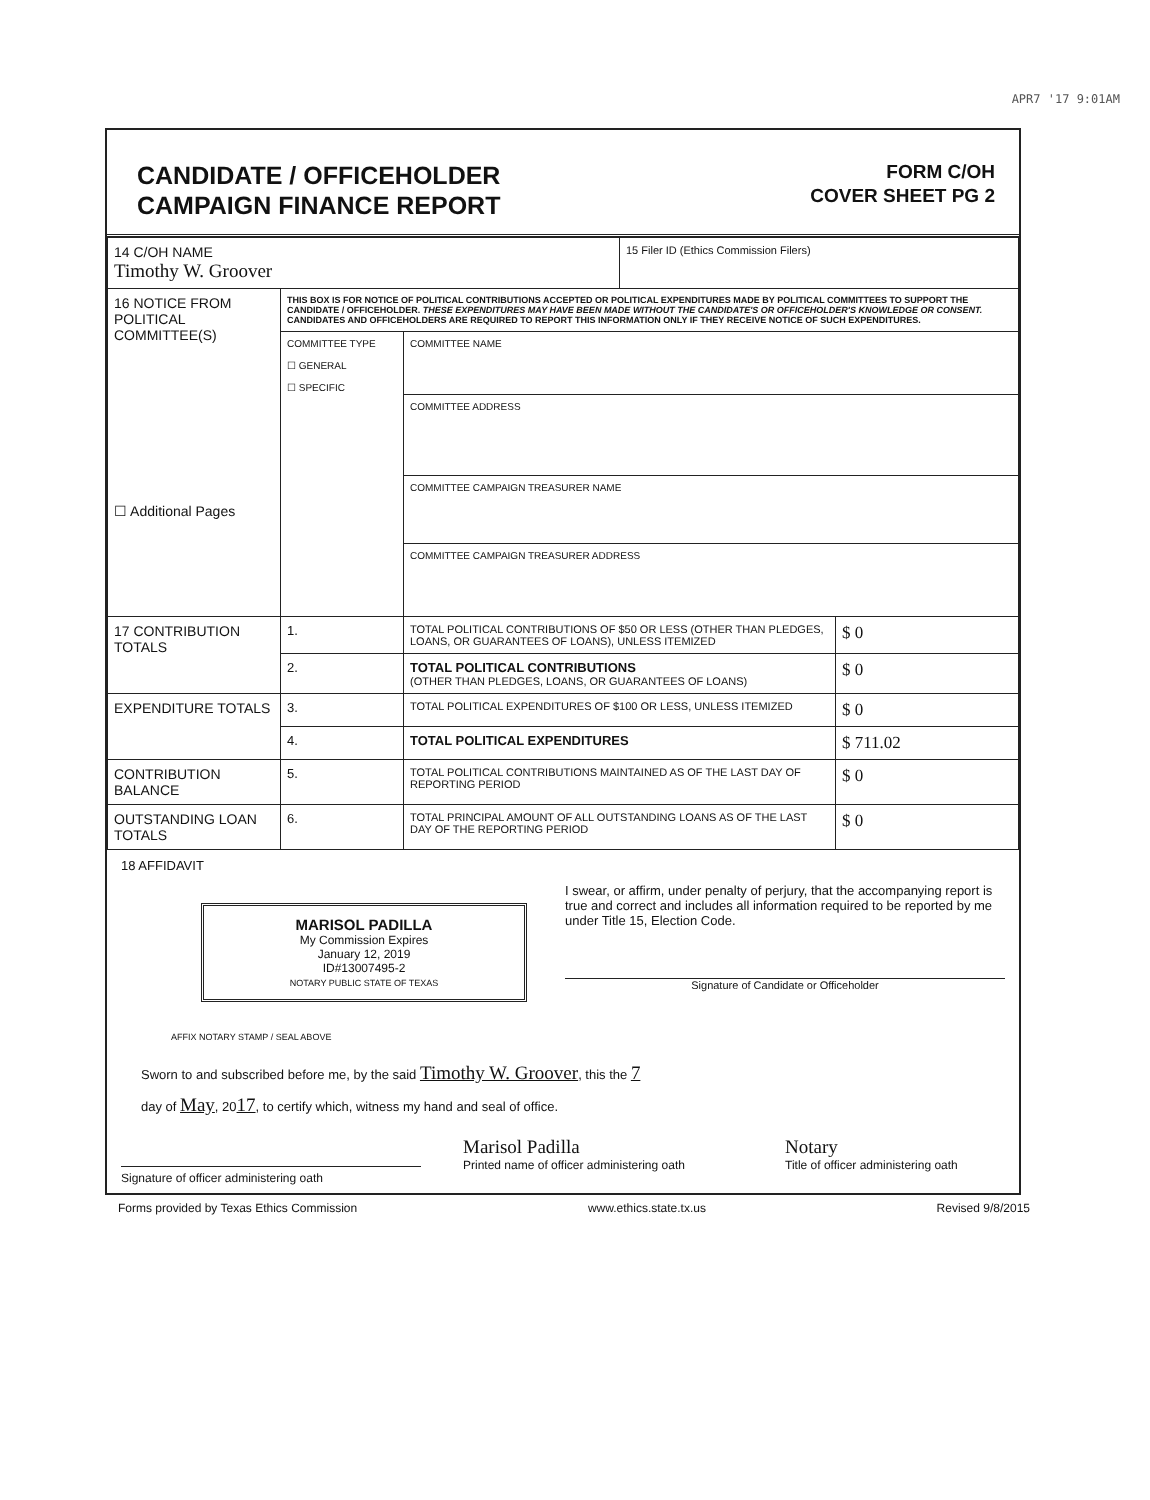APR7 '17 9:01AM
CANDIDATE / OFFICEHOLDER
CAMPAIGN FINANCE REPORT
FORM C/OH
COVER SHEET PG 2
| 14 C/OH NAME Timothy W. Groover | | | 15 Filer ID (Ethics Commission Filers) | |
| 16 NOTICE FROM POLITICAL COMMITTEE(S) ☐ Additional Pages | THIS BOX IS FOR NOTICE OF POLITICAL CONTRIBUTIONS ACCEPTED OR POLITICAL EXPENDITURES MADE BY POLITICAL COMMITTEES TO SUPPORT THE CANDIDATE / OFFICEHOLDER. THESE EXPENDITURES MAY HAVE BEEN MADE WITHOUT THE CANDIDATE'S OR OFFICEHOLDER'S KNOWLEDGE OR CONSENT. CANDIDATES AND OFFICEHOLDERS ARE REQUIRED TO REPORT THIS INFORMATION ONLY IF THEY RECEIVE NOTICE OF SUCH EXPENDITURES. | | | |
| | COMMITTEE TYPE ☐ GENERAL ☐ SPECIFIC | COMMITTEE NAME | | |
| | | COMMITTEE ADDRESS | | |
| | | COMMITTEE CAMPAIGN TREASURER NAME | | |
| | | COMMITTEE CAMPAIGN TREASURER ADDRESS | | |
| 17 CONTRIBUTION TOTALS | 1. | TOTAL POLITICAL CONTRIBUTIONS OF $50 OR LESS (OTHER THAN PLEDGES, LOANS, OR GUARANTEES OF LOANS), UNLESS ITEMIZED | | $ 0 |
| | 2. | TOTAL POLITICAL CONTRIBUTIONS (OTHER THAN PLEDGES, LOANS, OR GUARANTEES OF LOANS) | | $ 0 |
| EXPENDITURE TOTALS | 3. | TOTAL POLITICAL EXPENDITURES OF $100 OR LESS, UNLESS ITEMIZED | | $ 0 |
| | 4. | TOTAL POLITICAL EXPENDITURES | | $ 711.02 |
| CONTRIBUTION BALANCE | 5. | TOTAL POLITICAL CONTRIBUTIONS MAINTAINED AS OF THE LAST DAY OF REPORTING PERIOD | | $ 0 |
| OUTSTANDING LOAN TOTALS | 6. | TOTAL PRINCIPAL AMOUNT OF ALL OUTSTANDING LOANS AS OF THE LAST DAY OF THE REPORTING PERIOD | | $ 0 |
18 AFFIDAVIT
MARISOL PADILLA
My Commission Expires
January 12, 2019
ID#13007495-2
NOTARY PUBLIC STATE OF TEXAS
I swear, or affirm, under penalty of perjury, that the accompanying report is true and correct and includes all information required to be reported by me under Title 15, Election Code.
Signature of Candidate or Officeholder
AFFIX NOTARY STAMP / SEAL ABOVE
Sworn to and subscribed before me, by the said Timothy W. Groover, this the 7
day of May, 2017, to certify which, witness my hand and seal of office.
Signature of officer administering oath
Marisol Padilla
Printed name of officer administering oath
Notary
Title of officer administering oath
Forms provided by Texas Ethics Commission www.ethics.state.tx.us Revised 9/8/2015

● Activity: Among the lines above, find those with the word "officer" and list them.

● Written reply:
Signature of officer administering oath
Printed name of officer administering oath
Title of officer administering oath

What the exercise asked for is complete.